Beim folgenden Soloauftritt des Amerikaners Kurt Rosenwinkel gingen da die Meinungen deutlich auseinander. Keine Frage, der in Berlin lebende Gitarrenprofessor ist ein Instrumentalist von Gnaden. Er breitet melodiöse Soundscapes zum Wegträumen hin, raffiniert geschichtet in hellem Klang mit ein paar unterstützenden wortlosen Vokalisen dazu. Schmeichlerische Americana sind das, orchestral aufgetürmt, denn Rosenwinkel ist ein Pedalritter. Ein Bilderstürmer ist er nicht. Sein Instrument kann auch mal klingen wie eine Dorfkirchenorgel. Wir sitzen an einem futuristischen Lagerfeuer, alles ist wie ein fein ziseliertes Songwriting ohne Worte und Rosenwinkel outet sich als melodienseliger Romantiker. Aber irgendwie ist das alles auch in Schönheit starr. Jazz und Gitarre: Das ist eine problematische Geschichte. Zumal im Solospiel, das in diesem wahrlich nicht so schlechten Falle irgendwann vor allem eins ist: monoton oder zumindest eindimensional.

Gut 7000 Besucher

Dann der mit Spannung erwartete Auftritt von Nik Bärtsch, der gemäß den Festivalintentionen und zur Verbildlichung seines von japanischem Kampfsport mitinspirierten markanten Gruppensounds für den ersten Teil die Tänzerin Lisa Ramstein mitgebracht hat, die dann tatsächlich eine plausible optische Verstärkung war. Bärtschs „Mobile“ ist so etwas wie die Unplugged-Version seines auf Repetitionen setzenden Zen-Grooves. Der insistiert in Minimal-Mustern, steigert sie, um dann an Umschlagpunkten neu Fahrt aufzunehmen. So wächst eine Druckwelle, der man sich schwer entziehen kann. In Leipzig wuchs sie langsam, weil Zeremonienmeister und Charismatiker Nik Bärtsch diese Wenden oft sehr spät herbeirief, sodass sein imponierend stoischer Schlagzeuger Kaspar Rast seine Pattern überstrapazieren musste – ebenso wie der rhythmische Tieftöner Sha mit Bass- und Kontrabassklarinette. Obwohl sie inzwischen nicht mehr neu ist, schillert und irisiert diese Musik immer noch von innerer Kraft, schreitet stoisch voran und fräst sich ein. Als wäre sie nun in ihre klassische Phase eingetreten, schichtet sie ihre Rituale zur anschwellenden Endlosschleife.

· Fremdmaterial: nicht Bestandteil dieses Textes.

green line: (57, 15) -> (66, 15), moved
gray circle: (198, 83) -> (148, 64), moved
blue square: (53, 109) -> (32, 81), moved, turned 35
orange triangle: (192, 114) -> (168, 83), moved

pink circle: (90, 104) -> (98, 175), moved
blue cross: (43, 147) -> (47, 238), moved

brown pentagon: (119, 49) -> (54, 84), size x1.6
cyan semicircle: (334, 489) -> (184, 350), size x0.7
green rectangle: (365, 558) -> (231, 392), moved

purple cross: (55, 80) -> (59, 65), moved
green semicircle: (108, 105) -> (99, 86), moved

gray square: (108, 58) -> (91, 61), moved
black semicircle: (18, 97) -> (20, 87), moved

Auch in Leipzig entwickelte das nach und nach seine hohe Suggestivkraft, nur bis zur Trance führte es diemal nicht. Langer Beifall und Zugabe für dieses Konzert. Und für das traditionsreichste Jazzfestival in den Neuen Ländern als Ganzes, das seine Ausnahmestellung dank ausgeklügelter Programmatik, einer auf gut 7000 gestiegenen Besucherzahl, exzellenter Organisation und einer die Vitalität dieser Musik in vielfältigen Formen jenseits des Gängigen abbildenden Weise nachdrücklich festigen konnte.